[Lee, Torrey, Daniel]
On Friday, we adjusted the loop shaping on the filter cavity to try and make the lock better. With a 1/f loop, it will lock, but goes between flickering out of lock, to oscillating as the gain is increased.
The new shaping uses the "slow" output of the "laser lock box." It shapes the fast output to have a 10Hz - 200Hz boost (pole - zero), giving 20x gain at low frequencies. The overall 1/f is then put at 1Hz in the slow path. We are able to get a UGF of 1kHz, with 30-40deg remaining. We lose 90deg by 2kHz from either the actuator or the Moku, so 1kHz is around the max UGF we can currently get.
Even with that loop, we get dropouts while talking loudly or while the fans are on. Problematic. That mean the loop can supress the peak length noise below 1.5um / 2 / (2 * finesse). Our current input coupler is 1%, so our finesse is around 2pi / 0.01 = 600 (it might be as low as 300, depending on the losses in the cavity). So our peaks/RMS are around 0.5nm - 1nm of noise.
+1 to the piezo transfer teams. both 11380 and 11373 have the transfer function data along with the plots. It looks like all of the phase we are losing in the cavity lock is from the piezo (though could still be from Moku). We'll need to fit and at least slightly invert this actuator transfer function to make a loop above 1kHz UGF. The fit can help tell us how much of the phase is from the piezo roll-off.
We are going to need it - the current loop & cavity has marginally too much noise, with an RMS around the linewidth. That is going to be a problem once we increase the finesse of the cavity. So we'll need to reduce the noise and/or improve the loop a respectable amount.
our voices are driving 100-300Hz, so we need gain there. If we can get the UGF up as high as 3kHz, then we should also be able to move the boosts up to 600Hz or so. That should give 9x more loop gain and cover much of the need.
options:
frequency lock - good for acquiring and transitioning to aggressive lock, but not an option for operating the experiment
optimal control - we can determine how good we can do with what we have
fitting/inverting actuator - probably needed to get UGF higher. May vary with time in bad ways
sound attenuation or active noise cancellation - may be possible and should look into engineering this.
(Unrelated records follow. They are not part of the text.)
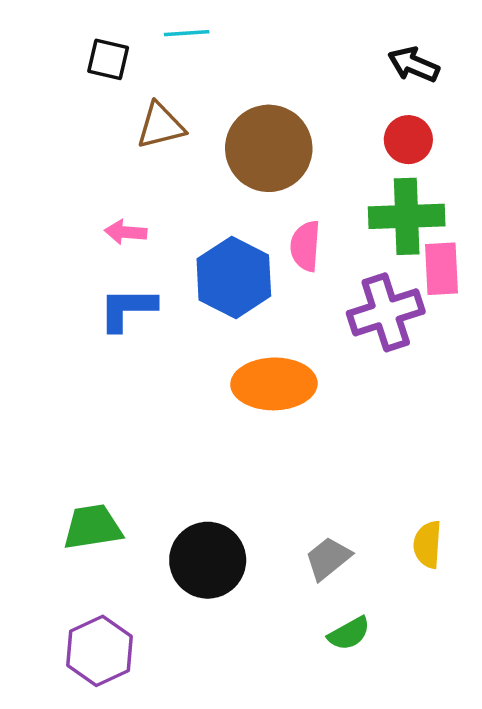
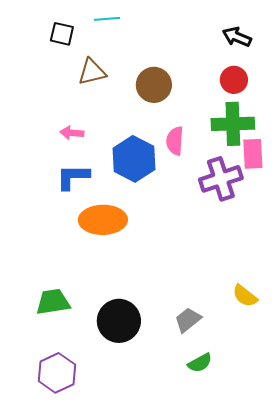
brown circle: (269, 148) -> (154, 85), size x0.7
orange ellipse: (274, 384) -> (103, 220), moved
yellow semicircle: (428, 544) -> (245, 296), moved, turned -56

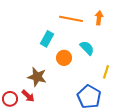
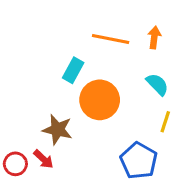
cyan semicircle: (87, 48) -> (157, 84), moved
orange circle: (64, 58) -> (100, 100), size x1.6

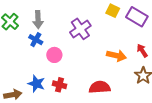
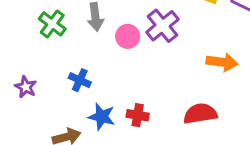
blue cross: (36, 40) -> (80, 80), moved
pink circle: (54, 55) -> (128, 36), moved

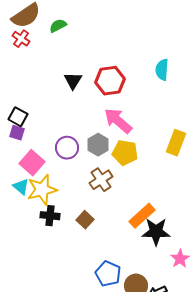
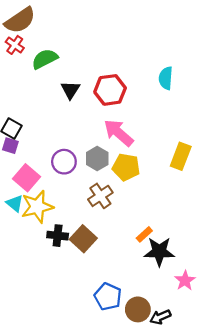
green semicircle: (58, 26) -> (45, 59), moved, size x1.4
black cross: (50, 216) -> (58, 236), moved
orange rectangle: (142, 216) -> (144, 234), size x0.6
brown square: (85, 220) -> (83, 239), size x1.4

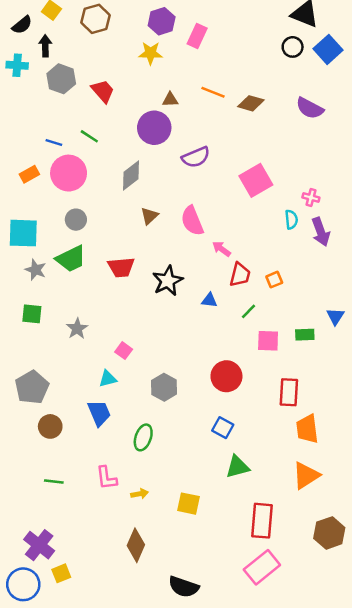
We should determine if the sound driving is from pushing the mirrors or from the index fluctuation as the pressure modulates. 11290 has calculations about the pressure pushing on a 1kg mass. My worry is that the small alignment adjust set-screws in the MKS flexture mounts are fairly compliant. Could sound drive them 1nm?
My guess is that the light going through 2m of air is the culprit.
The sound pressure of 40dB should be around 2000uP. Air pressure is 101kPa. The index of air is 1.000293
2m / (1.000293**2) * 2000e-6Pa / 101kPa * (1.000293 - 1) = 1.2e-11m
So that is a little small, but if our sound is at 80db, which would be quite loud, then it would be enough to cause this.
For the mirror motion, the mirror mounts are about 1.5in square. On the pressure level that is
(.0254m * 1.5)**2 * 2000e-6Pa = 3e-6N
of the mirror+panel is about 35g (very rough estimate). For a free mass motion that is
1 / ((2 * np.pi * 100Hz)**2 * 0.03534291735288516kg) * 3e-6N = 2e-10m which is getting in the ballpark with 60db of noise rather than 40db. The mirrors aren't free though.
and now I'm curious how that is against the spring constant of the tiny screw.
Supplement to Lee's post:
1) IMG_0005.png is the scheme used to achieve lock in multi-instrument mode.
2) IMG_0004.png is the closed loop gain while the cavity is locked. Note the UGF of ~1kHz as Lee mentioned.
3) IMG_0009.png is the slow controller loop.
4) IMG_0008.pngis a spectrum for f<10kHz. Note the resonance at ~3kHz. This may be the culprit and will be investigated.
5) IMG_0007.png is the fast controller loop just being used as a low frequency boost.
6) IMG_0010(1).png is the overall structure of the laser lock box as a reference for people that build this system in the future.
Quick test to see if the air theory is likely. IMG_0011.png is cavity locked, fans off, no noise emitting as a control. IMG_0014.png is cavity locked, emitting a 1kHz sound from my phone about 1.5 meters away from the cavity with the lid off (reference trace) and lid on (active measurement). Noise is definitely muted. Air theory seems plausible.
Flexure Mount spring constant: E*A/L = 200 GPA * pi * 0.035 in ^2 / 0.1 in = 2*10^8 N/m
Resonant frequency: 75 kHz
RMS displacement: 2 * 10^-14 m for 40 dB of sound
The small piece of metal that flexes on this mount is 0.020" thick and 1.5" long according to SolidWorks (this seems about right experimentally). This is a cross section 10x of the screw, so this also doesn't explain the acoustic pick-up.